Most people live it safe. I'm not saying that they prefer stable jobs over entrepreneurship, but rather that they prefer to keep their time, money, and skills for themselves, rather than be generous with it. It might also be a preference for a stable job over one that has greater humanitarian or societal impact. Or it might be the reluctance to simply be generous with even our small change. We are afraid that we would lose out if we gave more of ourselves.

What if we gave some money to every person who asks for donation or alms by the street? More often than not we tend not to glance at them, or walk quickly away, to avoid the guilt of not wanting to give some of what we have away. Well, I do.

What if, instead of hanging out with friends in posh cafes and restaurants in Jalan Telawi, we spent time in charity homes or for good causes? I often do not even dare to venture giving my time to better causes, choosing instead the comfortable vicinity of friends and food, as well as keeping to my own little world of life habits.

The other day I saw a row of shiny luxury cars in front of a shopping center. Shiny cars just seem like a total waste of resources. Surely much good could have been done if they were channeled somewhere else?

On one hand, we should not be legalistic about life. Good times with friends over a nice meal are great, and are relationship bridges over which the gospel might possibly pass through one day. On the other hand, the life of safety and comfort is becoming increasingly unbearable and empty. Years from now, I fear looking back and wondering why I've spent it all on myself.

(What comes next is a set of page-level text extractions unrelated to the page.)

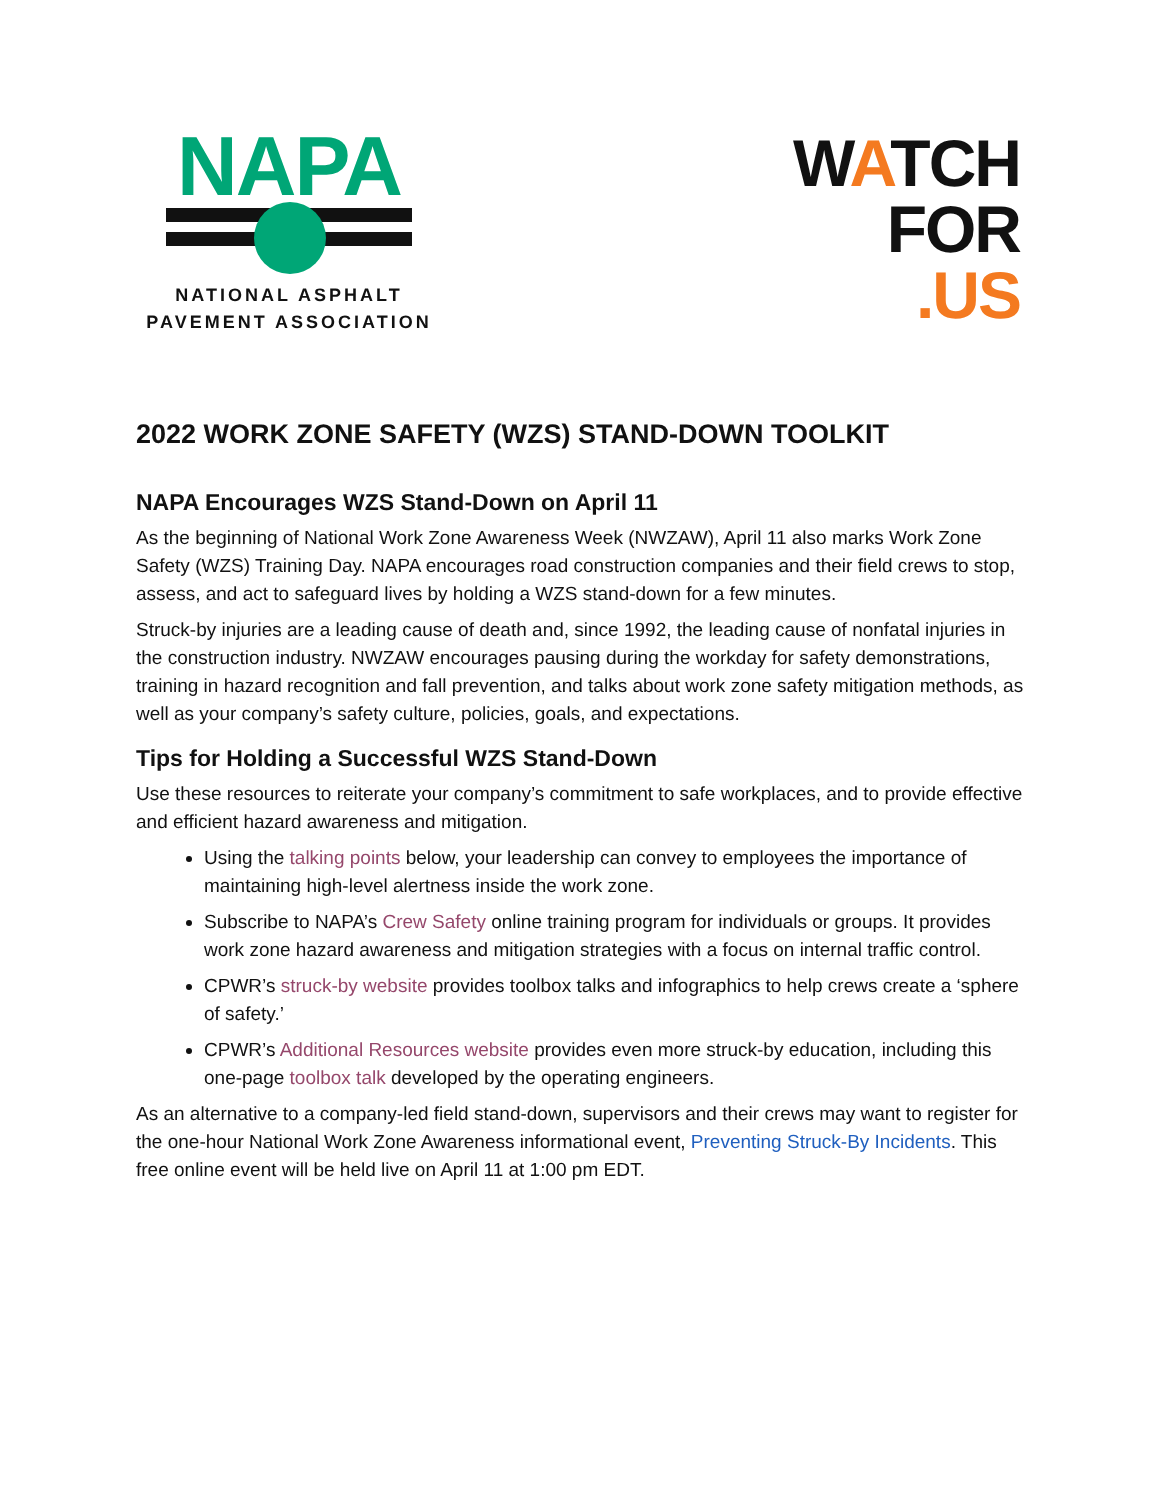NAPA
NATIONAL ASPHALT
PAVEMENT ASSOCIATION
WATCH
FOR
.US
2022 WORK ZONE SAFETY (WZS) STAND-DOWN TOOLKIT
NAPA Encourages WZS Stand-Down on April 11
As the beginning of National Work Zone Awareness Week (NWZAW), April 11 also marks Work Zone Safety (WZS) Training Day. NAPA encourages road construction companies and their field crews to stop, assess, and act to safeguard lives by holding a WZS stand-down for a few minutes.
Struck-by injuries are a leading cause of death and, since 1992, the leading cause of nonfatal injuries in the construction industry. NWZAW encourages pausing during the workday for safety demonstrations, training in hazard recognition and fall prevention, and talks about work zone safety mitigation methods, as well as your company’s safety culture, policies, goals, and expectations.
Tips for Holding a Successful WZS Stand-Down
Use these resources to reiterate your company’s commitment to safe workplaces, and to provide effective and efficient hazard awareness and mitigation.
Using the talking points below, your leadership can convey to employees the importance of maintaining high-level alertness inside the work zone.
Subscribe to NAPA’s Crew Safety online training program for individuals or groups. It provides work zone hazard awareness and mitigation strategies with a focus on internal traffic control.
CPWR’s struck-by website provides toolbox talks and infographics to help crews create a ‘sphere of safety.’
CPWR’s Additional Resources website provides even more struck-by education, including this one-page toolbox talk developed by the operating engineers.
As an alternative to a company-led field stand-down, supervisors and their crews may want to register for the one-hour National Work Zone Awareness informational event, Preventing Struck-By Incidents. This free online event will be held live on April 11 at 1:00 pm EDT.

Also, when we live safely and have lots of backup money in fixed deposits and in the stock market, we miss out on the opportunity to experience God's miraculous ability to provide in our times of need. Our self-sufficiency deprives us of our dependence of God. Surrendering our lives to Christ was at one point losing our lives, but it's just too easy after the fact to revert back to keeping our lives, and only giving away bits and pieces gradually to appease God and our consciences.

I don't dare to commit to living "dangerously", but it's something that appeals to me. Maybe I will gradually find the courage to live more and more "dangerously" as I grow older.